Bank of Korea Raises Rates for First Time in Over 6 Years

South Korea on Thursday became the first major Asian economy to raise its main policy rate since the Federal Reserve started increasing U.S. rates two years ago, the latest sign of a global move away from crisis-era stimulus measures.

The Bank of Korea increased rates for the first time in more than six years in response to faster-than-expected growth this year and an uptick in inflation as a strengthening U.S. economy, a recovery in Europe and unexpected resilience in Chinese growth drive a synchronized global expansion.

The widely expected rate increase came just a day after North Korea's latest missile provocation left Asian markets largely unruffled, indicating little need for the central bank to delay a move that will likely herald a wave of similar decisions across Asia.

Of 17 market analysts surveyed by The Wall Street Journal ahead of the decision, 14 said they expected the bank to raise the base rate by a quarter percentage point to 1.5% at the latest policy meeting. They cited the country's fastest expansion in over seven years in the third quarter as a factor calling for less support for the economy as brisk exports powered by a smartphone-driven tech boom and increased government spending fuel growth.

Samsung Electronics Co. is a key player in the world's tech-supply chain, manufacturing smartphones, memory chips and display panels for its own Galaxy models and also for Apple Inc.'s iPhones.

Seoul's left-leaning government, meanwhile, has ramped up fiscal stimulus to boost welfare spending and create more public jobs since it came to power in May.

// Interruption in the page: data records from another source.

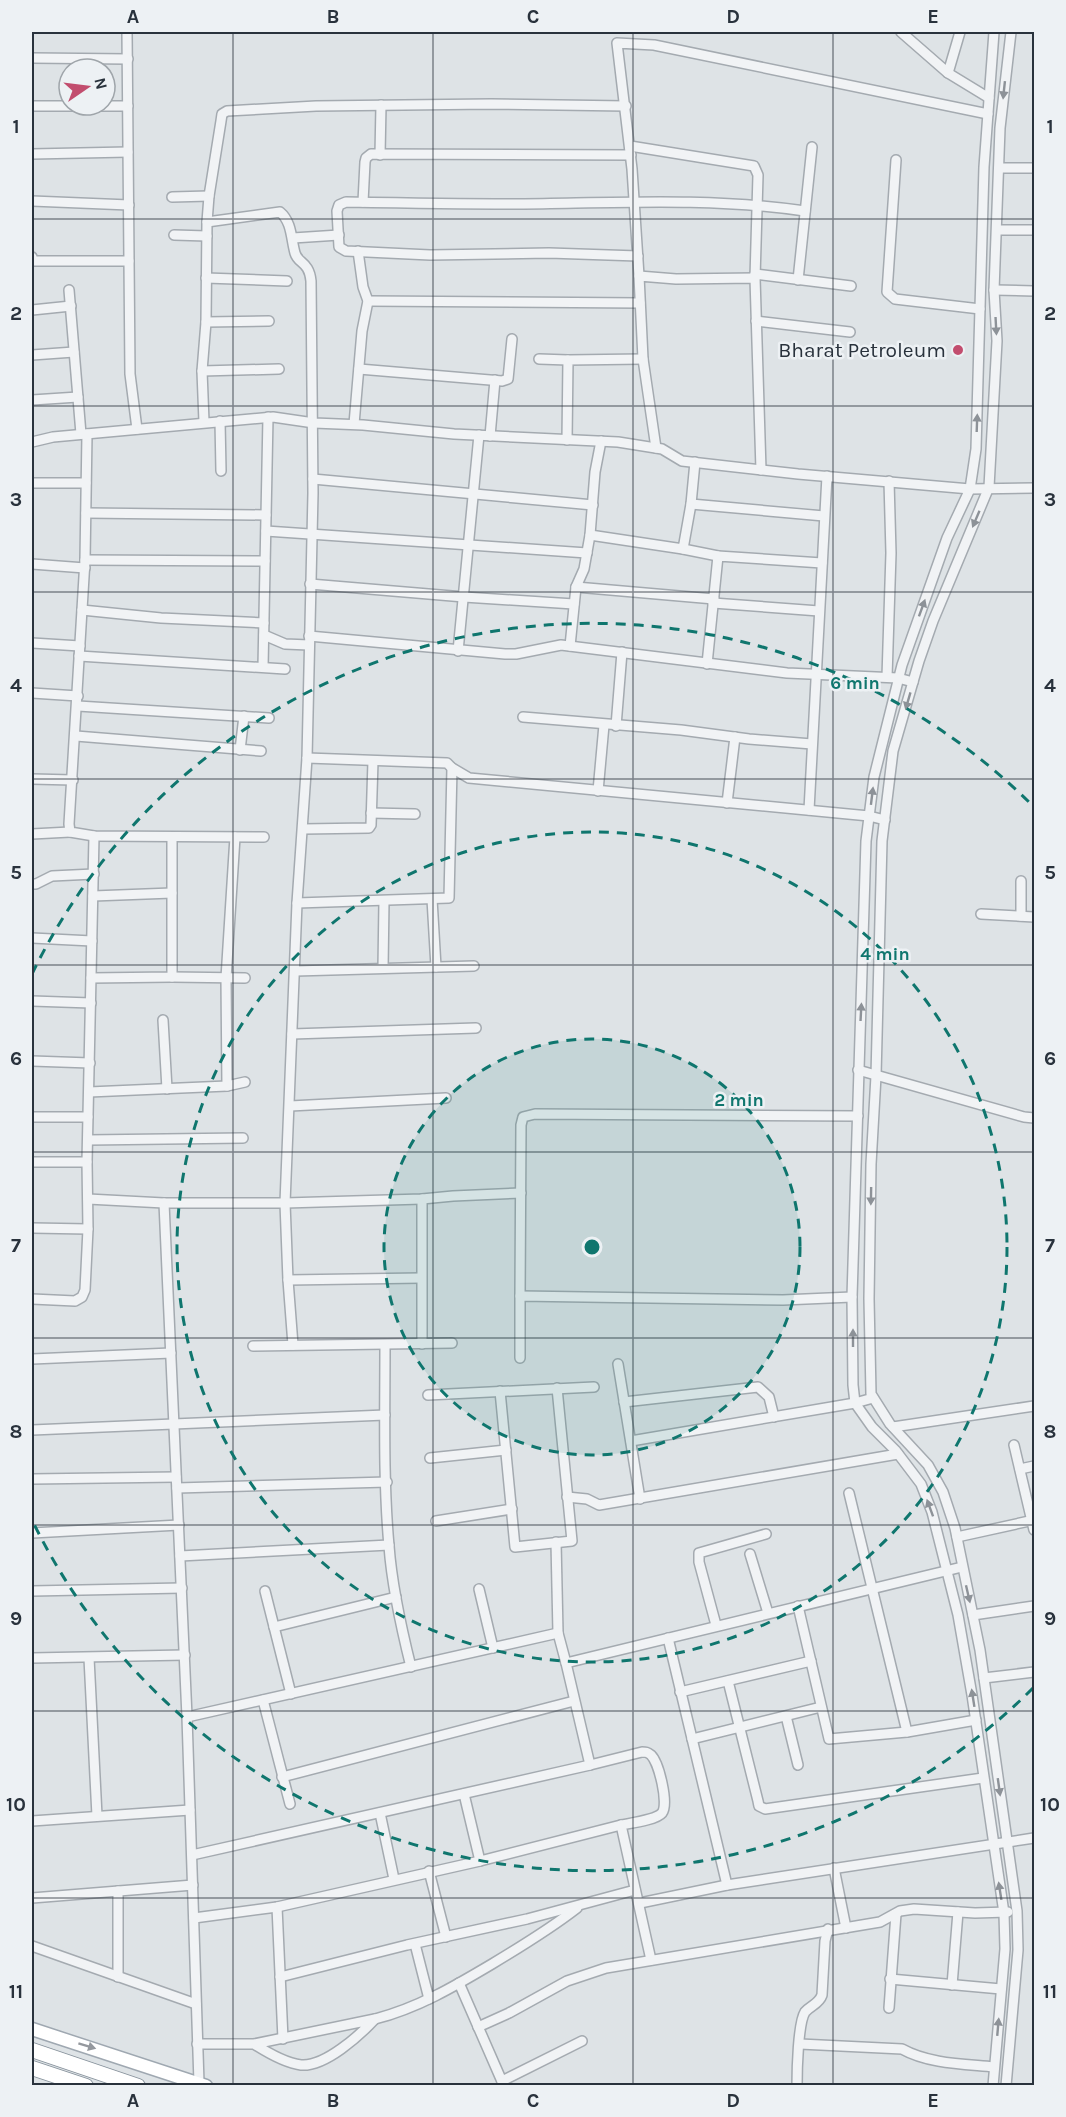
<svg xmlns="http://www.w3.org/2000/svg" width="1066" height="2117" font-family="Karla,sans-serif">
<rect width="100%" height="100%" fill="#dee3e6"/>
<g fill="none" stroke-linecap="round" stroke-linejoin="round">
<g stroke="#a4aab0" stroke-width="12">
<g id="minor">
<polyline points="127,32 130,374 137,429"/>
<polyline points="901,32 948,73 960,32"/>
<polyline points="32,58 128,59"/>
<polyline points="948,73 989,98"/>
<polyline points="32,106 128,106"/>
<polyline points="630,146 754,166 758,175 755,278"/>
<polyline points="32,154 128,152"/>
<polyline points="380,155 381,105"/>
<polyline points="896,160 887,292 895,299 980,309"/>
<polyline points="999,168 1034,168"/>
<polyline points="172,197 209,196"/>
<polyline points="32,201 129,205"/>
<polyline points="363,202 365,162 366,158 371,154 631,155"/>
<path d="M207,222L280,212C292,222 291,239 295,253C298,264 309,261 311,281L313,493L307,758L297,903L285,1203L288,1280L293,1345"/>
<polyline points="997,230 1034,230"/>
<polyline points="174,235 207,236"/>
<polyline points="293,238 339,235"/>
<path d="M638,256L549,253L430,255L346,251L339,247L337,211L339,205L346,202C403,203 461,204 519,204C614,203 709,197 805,211"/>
<polyline points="32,257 33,261 129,261"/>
<polyline points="755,274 851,286"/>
<polyline points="639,276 632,169 617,43 654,45 988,114"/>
<polyline points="206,278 287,281"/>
<polyline points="798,280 812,147"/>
<polyline points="69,290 81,434"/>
<polyline points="994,290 1034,291"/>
<polyline points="368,301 640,303"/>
<polyline points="32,310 71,306"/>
<polyline points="756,321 850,332"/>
<polyline points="206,322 269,321"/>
<polyline points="32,355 74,352"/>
<polyline points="539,359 568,360"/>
<polyline points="359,369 502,381 508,379 512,339"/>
<polyline points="202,371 279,369"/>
<polyline points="32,400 78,397"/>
<polyline points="220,421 221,471"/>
<polyline points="204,422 202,371 206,322 207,222 209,196 221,121 222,114 227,111 316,106 491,104 626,106"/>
<polyline points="354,424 362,331 368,301 363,287 358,251"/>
<polyline points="87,434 85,560 69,824 70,832 94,836 264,837"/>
<polyline points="490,436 495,380"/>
<polyline points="567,440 568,360 643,359"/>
<polyline points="32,442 53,437 273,417 314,423 363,425 454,434 618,442 662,449 682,461 798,474 970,489 1034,488"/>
<polyline points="656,448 643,359 639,276 676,279 755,278 761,470"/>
<polyline points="313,479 593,505"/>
<polyline points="32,483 86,483"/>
<polyline points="691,504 824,516"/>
<polyline points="86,513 266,515"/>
<polyline points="266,531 587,553"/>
<polyline points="590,535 683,549 691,504 695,462"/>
<polyline points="683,549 718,556"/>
<polyline points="85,560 265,561"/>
<polyline points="32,564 85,568"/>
<polyline points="310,584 464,597 574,604"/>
<polyline points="576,587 714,599"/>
<polyline points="713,603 819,611"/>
<polyline points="82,610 161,618 264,623"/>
<polyline points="264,635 285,644 309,645"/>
<polyline points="309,636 505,654 516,654 561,645 787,673 898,678 913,682"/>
<polyline points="32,643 80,646"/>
<polyline points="570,646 576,587 584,569 590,535 595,472 601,441"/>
<polyline points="458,651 479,435"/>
<polyline points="79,656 285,669"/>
<polyline points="707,664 718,556 822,563"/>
<polyline points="263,667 268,417"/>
<polyline points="887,677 891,553 889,481"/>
<polyline points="32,693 78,696"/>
<polyline points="78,706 269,718"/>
<polyline points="523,717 681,730 749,739 812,744"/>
<polyline points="616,726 622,652"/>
<polyline points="76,736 261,751"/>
<polyline points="240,750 244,716"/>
<polyline points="307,758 447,763 452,768 469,778 869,816 885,820"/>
<polyline points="32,779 73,780"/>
<polyline points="598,791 604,725"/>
<polyline points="727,803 735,737"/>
<polyline points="809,810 827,476"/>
<polyline points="371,813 415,814"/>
<polyline points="303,829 369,828 371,825 373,761"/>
<polyline points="32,834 70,832"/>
<polyline points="32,884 36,884 52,876 94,874"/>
<polyline points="93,896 172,893"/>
<polyline points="432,899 436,967"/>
<polyline points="297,903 449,898 452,768"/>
<polyline points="981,914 1034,917"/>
<polyline points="1021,916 1021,881"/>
<polyline points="32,938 92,941"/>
<polyline points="383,968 384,901"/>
<polyline points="295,971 474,966"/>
<polyline points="172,977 245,978"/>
<polyline points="91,978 172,977 172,837"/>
<polyline points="32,1001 91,1003"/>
<polyline points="163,1020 167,1089"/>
<polyline points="292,1034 476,1028"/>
<polyline points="32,1061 90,1063"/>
<polyline points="858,1070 1024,1117 1034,1118"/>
<polyline points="227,1086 226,978 235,837"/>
<polyline points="89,1092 227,1086 245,1082"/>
<polyline points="290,1106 446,1098"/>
<polyline points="32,1117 88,1117"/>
<polyline points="88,1140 243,1138"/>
<polyline points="32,1162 87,1162 88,1229 85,1290 82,1297 75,1301 32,1299"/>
<polyline points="87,1162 94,836"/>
<polyline points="88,1199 164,1203 285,1203 422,1199 453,1196 521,1193"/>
<polyline points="422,1199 422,1344"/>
<polyline points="164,1203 187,1717 199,2083"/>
<polyline points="32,1228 88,1229"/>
<polyline points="288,1280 421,1278"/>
<polyline points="520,1296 521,1125 523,1117 535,1114 858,1116"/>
<path d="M385,1345C385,1412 383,1479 389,1546C392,1587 401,1627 411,1667"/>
<polyline points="253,1346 452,1343"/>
<polyline points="520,1358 520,1296 783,1300 852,1297"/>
<polyline points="32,1359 171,1353"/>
<polyline points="618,1364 640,1499"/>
<polyline points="500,1391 515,1547 572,1541 557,1388"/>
<polyline points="428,1395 594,1387"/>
<polyline points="624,1402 758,1387 769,1397 774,1417"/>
<polyline points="893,1427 1034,1406"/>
<polyline points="32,1430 385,1415"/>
<polyline points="631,1441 855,1403 873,1398"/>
<polyline points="1014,1445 1034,1530"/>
<polyline points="430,1458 506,1450"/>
<polyline points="1020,1469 1034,1466"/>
<polyline points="32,1479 176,1477"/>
<polyline points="177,1488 387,1482"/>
<polyline points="849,1493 907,1732"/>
<polyline points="567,1497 587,1499 599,1505 898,1454"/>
<polyline points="436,1521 512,1509"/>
<polyline points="32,1533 179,1525"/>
<polyline points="957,1537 1034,1520"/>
<polyline points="556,1542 558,1633"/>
<polyline points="750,1554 768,1613"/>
<polyline points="180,1556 389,1545"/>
<polyline points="479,1589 493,1648"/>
<polyline points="32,1591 182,1588"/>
<polyline points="265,1591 291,1694"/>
<polyline points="798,1606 829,1739 907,1732 976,1720"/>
<polyline points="973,1615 1034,1606"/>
<polyline points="716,1625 699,1562 699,1553 766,1534"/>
<polyline points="274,1627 396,1597"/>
<polyline points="668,1638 727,1885"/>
<polyline points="32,1658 185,1655"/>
<polyline points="89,1658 97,1816"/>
<path d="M566,1663L590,1765L642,1752C646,1752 647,1752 651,1755C659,1763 669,1804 662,1813C656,1820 631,1823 621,1825L651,1960"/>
<polyline points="984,1678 1034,1672"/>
<polyline points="728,1681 758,1801 759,1806 765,1809 983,1778"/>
<polyline points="680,1692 811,1661"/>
<polyline points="263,1700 290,1804"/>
<polyline points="786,1716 798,1765"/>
<polyline points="187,1717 558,1633 566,1663 962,1567"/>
<polyline points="692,1739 821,1707"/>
<polyline points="282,1777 574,1701"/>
<polyline points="464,1794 480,1861"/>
<polyline points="380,1813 394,1879"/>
<polyline points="32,1821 190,1810"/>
<polyline points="192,1855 590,1765"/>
<polyline points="834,1868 846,1928"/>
<polyline points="429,1871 446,1937"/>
<polyline points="118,1891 118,1977"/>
<polyline points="32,1898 193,1885"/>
<polyline points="640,1903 727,1885 1034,1838"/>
<polyline points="277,1907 283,2039"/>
<polyline points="194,1918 277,1907 480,1861 621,1825"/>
<polyline points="415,1944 429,1999"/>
<polyline points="32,1946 196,2004"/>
<polyline points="280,1977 407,1945 527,1919 635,1890"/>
<polyline points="890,1979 1001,1989"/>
<polyline points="459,1983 504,2086"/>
<polyline points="952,1985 958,1912"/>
<polyline points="889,2008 896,1914"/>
<path d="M375,2019C418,2008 455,1986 492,1964C522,1946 550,1929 577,1908"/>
<polyline points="478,2027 509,2013 567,1981 606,1968 880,1922 900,1911 914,1909 975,1913 1008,1912"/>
<path d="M197,2044H254L375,2019C360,2035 325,2067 301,2065C285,2063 268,2053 254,2044"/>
<path d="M800,2044L902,2049C929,2064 964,2064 994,2067"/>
<polyline points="502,2081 582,2041"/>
<path d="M797,2086C797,2071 798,2023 805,2012C811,2005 819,2004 822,1995L825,1941L828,1929"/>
<polyline points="993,2086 1005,1949 1004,1913 972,1695 958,1615 932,1512 921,1484 896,1451 872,1427 855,1403 853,1385 852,1297 866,841 874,777 902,665 947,538 970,489 976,449 984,167 994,32"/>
<polyline points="1006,2086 1018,1950 1017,1911 980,1650 955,1528 943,1492 928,1465 890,1424 871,1394 869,1299 871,1164 876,1076 882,841 893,751 919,661 933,621 989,487 997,341 994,290 1000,128 1011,32"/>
</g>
</g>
<g stroke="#9fa8b1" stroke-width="15">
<polyline id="major" points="32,2029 206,2086"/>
</g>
<g stroke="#87929c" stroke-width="16">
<g id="highway">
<polyline points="32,2050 138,2086"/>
<polyline points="32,2068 86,2086"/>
</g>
</g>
<use href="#minor" stroke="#f1f3f5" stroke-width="9"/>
<use href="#major" stroke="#fff" stroke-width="12"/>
<use href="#highway" stroke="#fff" stroke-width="14"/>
</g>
<defs><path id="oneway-solid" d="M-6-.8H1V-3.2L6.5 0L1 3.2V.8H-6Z" transform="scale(1.5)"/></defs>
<g fill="#8d9298">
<use href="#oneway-solid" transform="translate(1004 90) rotate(96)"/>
<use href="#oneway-solid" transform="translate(996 326) rotate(87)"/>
<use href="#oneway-solid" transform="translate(977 423) rotate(-88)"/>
<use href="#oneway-solid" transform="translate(976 519) rotate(113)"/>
<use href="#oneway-solid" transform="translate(922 608) rotate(-70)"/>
<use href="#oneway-solid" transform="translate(908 701) rotate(106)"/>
<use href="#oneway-solid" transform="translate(872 796) rotate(-83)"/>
<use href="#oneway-solid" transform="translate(861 1012) rotate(-87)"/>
<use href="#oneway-solid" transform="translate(871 1196) rotate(91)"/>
<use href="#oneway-solid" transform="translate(853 1338) rotate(-90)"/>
<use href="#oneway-solid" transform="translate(930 1508) rotate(-110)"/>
<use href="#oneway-solid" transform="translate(968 1594) rotate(77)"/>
<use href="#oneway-solid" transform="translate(973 1698) rotate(-99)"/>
<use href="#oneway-solid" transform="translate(999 1787) rotate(82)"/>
<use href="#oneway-solid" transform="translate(1000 1891) rotate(-99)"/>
<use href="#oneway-solid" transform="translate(998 2027) rotate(-85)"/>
</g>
<use fill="#94989e" href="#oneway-solid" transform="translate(87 2046) rotate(17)"/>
<path fill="none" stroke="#29323c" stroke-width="1.5" stroke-opacity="0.55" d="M233,32V2086M433,32V2086M633,32V2086M833,32V2086M32,219H1034M32,406H1034M32,592H1034M32,779H1034M32,965H1034M32,1152H1034M32,1338H1034M32,1525H1034M32,1711H1034M32,1898H1034"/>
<circle cx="592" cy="1247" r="208" fill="#0f766e" fill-opacity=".12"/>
<g fill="none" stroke="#0f766e" stroke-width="3" stroke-dasharray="10 8">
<circle cx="592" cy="1247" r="208"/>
<circle cx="592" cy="1247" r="415"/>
<path d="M1033 1688A623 623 0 0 1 32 1520M32 974A623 623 0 0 1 1033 806"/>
</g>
<circle fill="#c24d6e" stroke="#edf1f4" stroke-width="2" cx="958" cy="350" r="6"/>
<g text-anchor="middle" stroke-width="5" stroke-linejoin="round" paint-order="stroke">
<g font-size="21" fill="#29323c" stroke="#edf1f4" text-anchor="end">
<text x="946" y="357">Bharat Petroleum</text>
</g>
</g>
<circle cx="592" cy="1247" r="9" fill="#0f766e" stroke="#edf1f4" stroke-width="3"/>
<g font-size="18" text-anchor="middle" font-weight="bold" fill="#0f766e" stroke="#edf1f4" stroke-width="5" stroke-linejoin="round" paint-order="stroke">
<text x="855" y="689">6 min</text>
<text x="885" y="960">4 min</text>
<text x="739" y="1106">2 min</text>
</g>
<rect width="1066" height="2117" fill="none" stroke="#edf1f4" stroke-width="66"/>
<g transform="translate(87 87) rotate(76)"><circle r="28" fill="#edf1f4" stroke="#9fa5aa" stroke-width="1.5"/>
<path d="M0-4.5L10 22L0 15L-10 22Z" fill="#c24d6e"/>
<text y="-9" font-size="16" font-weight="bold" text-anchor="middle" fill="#29323c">N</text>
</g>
<rect x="33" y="33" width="1000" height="2051" fill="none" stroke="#29323c" stroke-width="2"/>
<g font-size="20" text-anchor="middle" font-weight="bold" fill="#29323c">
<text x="133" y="23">A</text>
<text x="333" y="23">B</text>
<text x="533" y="23">C</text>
<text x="733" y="23">D</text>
<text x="933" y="23">E</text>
<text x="16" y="133">1</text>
<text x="1050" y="133">1</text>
<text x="16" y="320">2</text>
<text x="1050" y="320">2</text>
<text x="16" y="506">3</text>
<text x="1050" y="506">3</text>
<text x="16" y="692">4</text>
<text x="1050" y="692">4</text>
<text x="16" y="879">5</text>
<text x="1050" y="879">5</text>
<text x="16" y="1065">6</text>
<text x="1050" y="1065">6</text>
<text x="16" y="1252">7</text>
<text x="1050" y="1252">7</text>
<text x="16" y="1438">8</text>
<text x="1050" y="1438">8</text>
<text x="16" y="1625">9</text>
<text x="1050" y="1625">9</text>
<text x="16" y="1811">10</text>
<text x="1050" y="1811">10</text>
<text x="16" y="1998">11</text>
<text x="1050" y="1998">11</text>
<text x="133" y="2107">A</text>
<text x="333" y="2107">B</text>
<text x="533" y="2107">C</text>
<text x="733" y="2107">D</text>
<text x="933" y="2107">E</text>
</g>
</svg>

Goldman Sachs said in a recent report that a wave of rate increases starting in South Korea would likely spread across Asia to Malaysia and Taiwan next year, and Thailand in 2019, as those emerging economies enjoy robust growth, inflationary pressure and the impact of further U.S. rate increases.

Major global central banks in advanced economies have recently been in a tightening mode. The Fed has raised rates twice this year, with another increase expected in December. The Bank of Canada raised rates in back-to-back meetings this summer and the Bank of England raised rates in November for the first time in a decade. The European Central Bank is set to dial back its bond-buying program in January.

Seoul's policy makers expect economic growth this year to top even their latest 3% forecast. The Organization for Economic Cooperation and Development Wednesday raised its growth estimate for Korea to 3.2% this year.

The International Monetary Fund also upgraded its view to 3.2% earlier in November. The IMF also said that monetary conditions would still support growth even if interest rates were raised a few times.

Still, the central bank is expected to proceed only gradually with rate increases. While consumer inflation is hovering around the central bank's 2% target, up from an average of 1% in 2016, it shows few signs of pushing sharply higher.

Some South Korean policy makers and analysts also point out that while the country's export-focused sector is in rude health, the economy at large is not consistently stronger with private consumption continuing to show signs of softness. That patchiness is also seen in other economies in the region.

The won's steep gains against the U.S. dollar could also potentially undermine South Korean exports, while high levels of household debt are weighing on spending. Korea's currency has gained around 11% against the dollar so far this year with about half the gains coming in the last six weeks as investors priced in a likely rate increase.